▶ **Records supplied**

▼▼▼

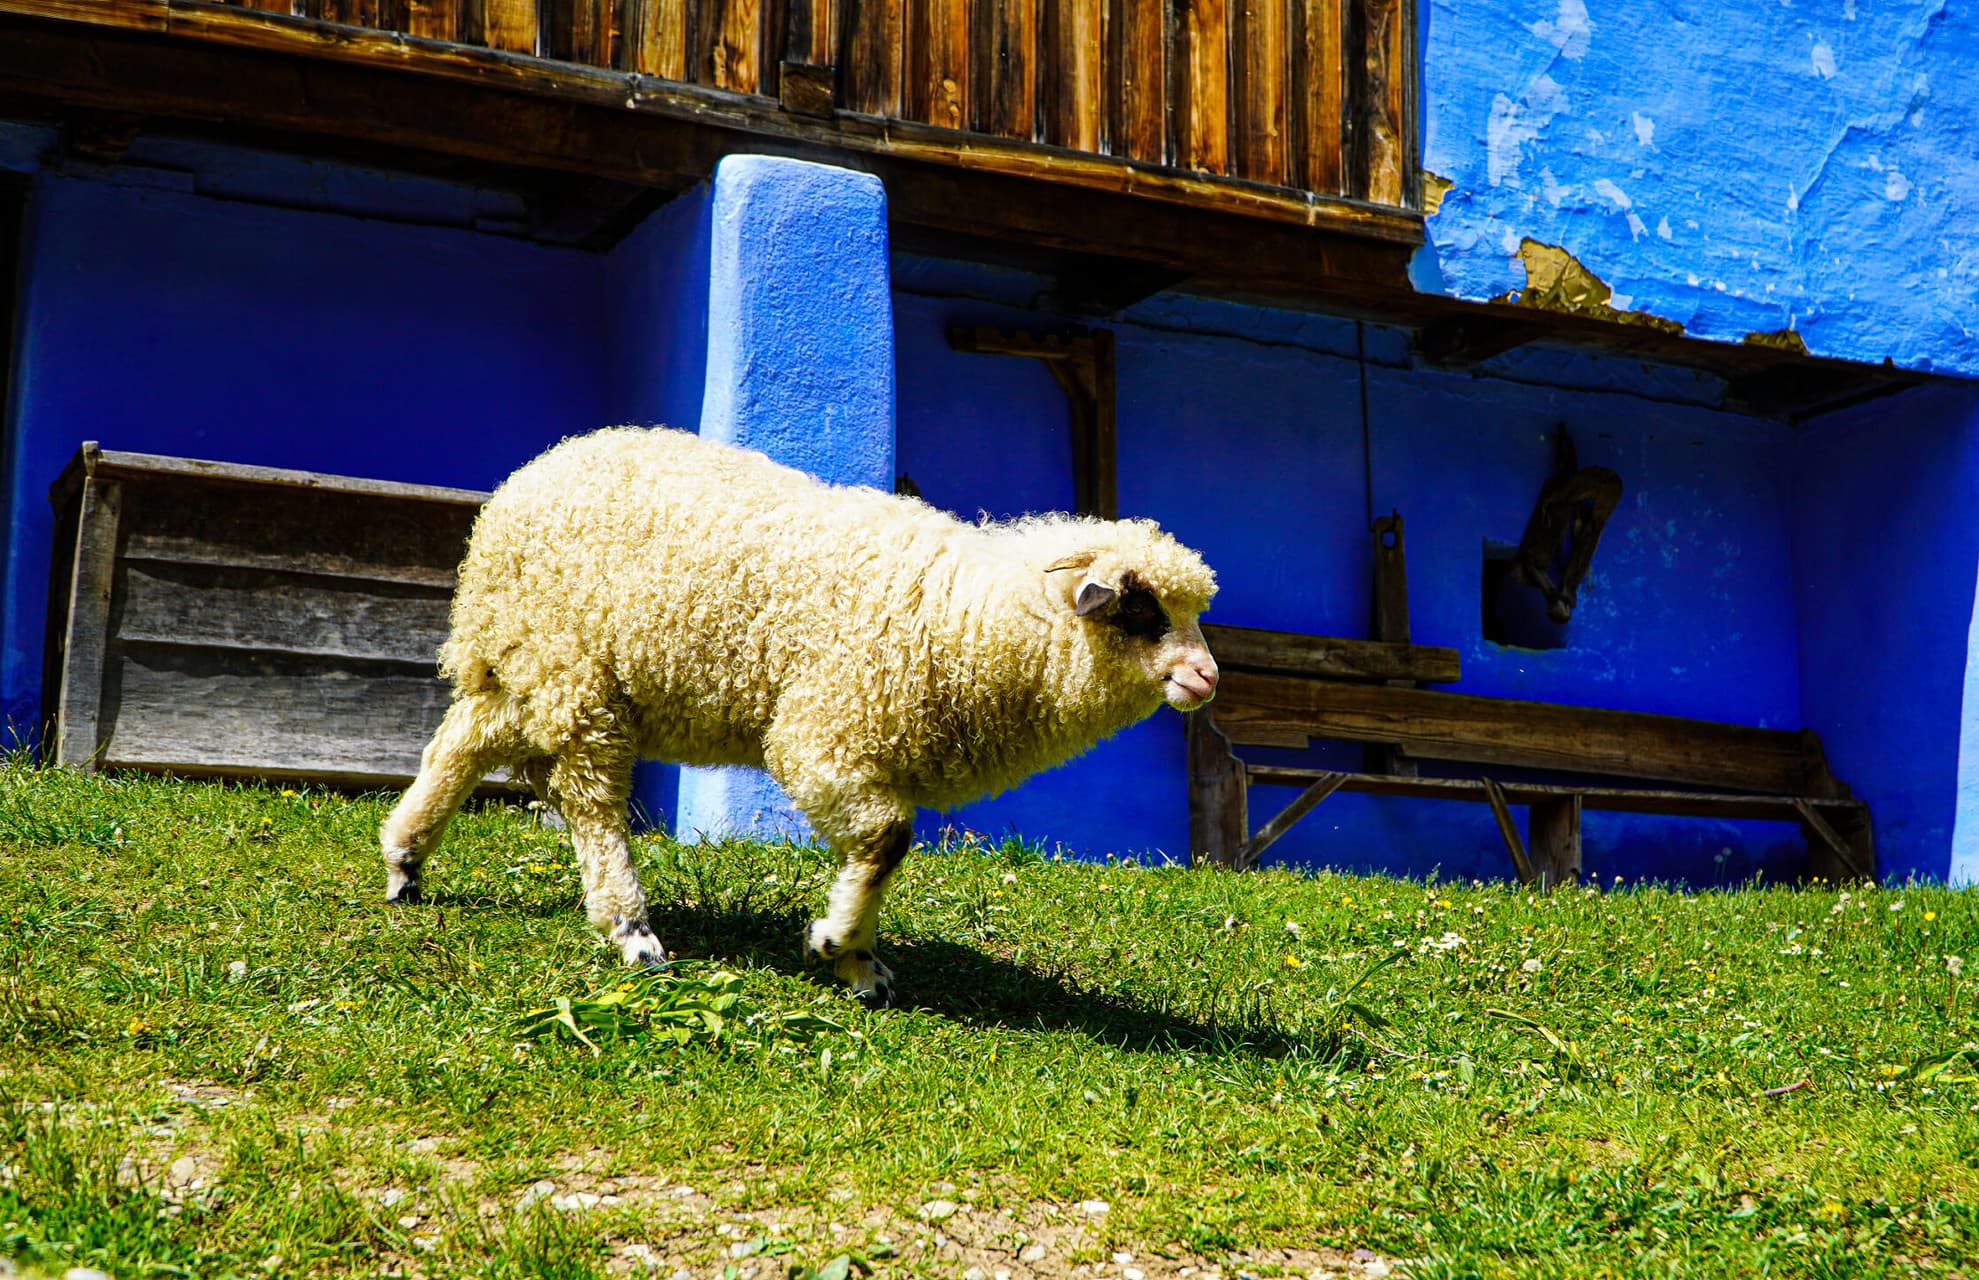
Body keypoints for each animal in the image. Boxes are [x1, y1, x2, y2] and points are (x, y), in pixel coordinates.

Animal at [379, 425, 1219, 1005]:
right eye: (1141, 609)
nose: (1206, 677)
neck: (966, 615)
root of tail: (535, 471)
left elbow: (880, 849)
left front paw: (857, 962)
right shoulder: (821, 738)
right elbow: (886, 841)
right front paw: (838, 945)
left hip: (528, 666)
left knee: (461, 741)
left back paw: (405, 859)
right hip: (575, 673)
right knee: (589, 805)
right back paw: (631, 930)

▲▲▲

▶ **Exercise**
Show all lines from the entries that hold "right".

▶ **Exercise output**
right eye: (1141, 609)
right shoulder: (821, 738)
right elbow: (886, 841)
right front paw: (838, 945)
right hip: (575, 673)
right knee: (589, 805)
right back paw: (631, 930)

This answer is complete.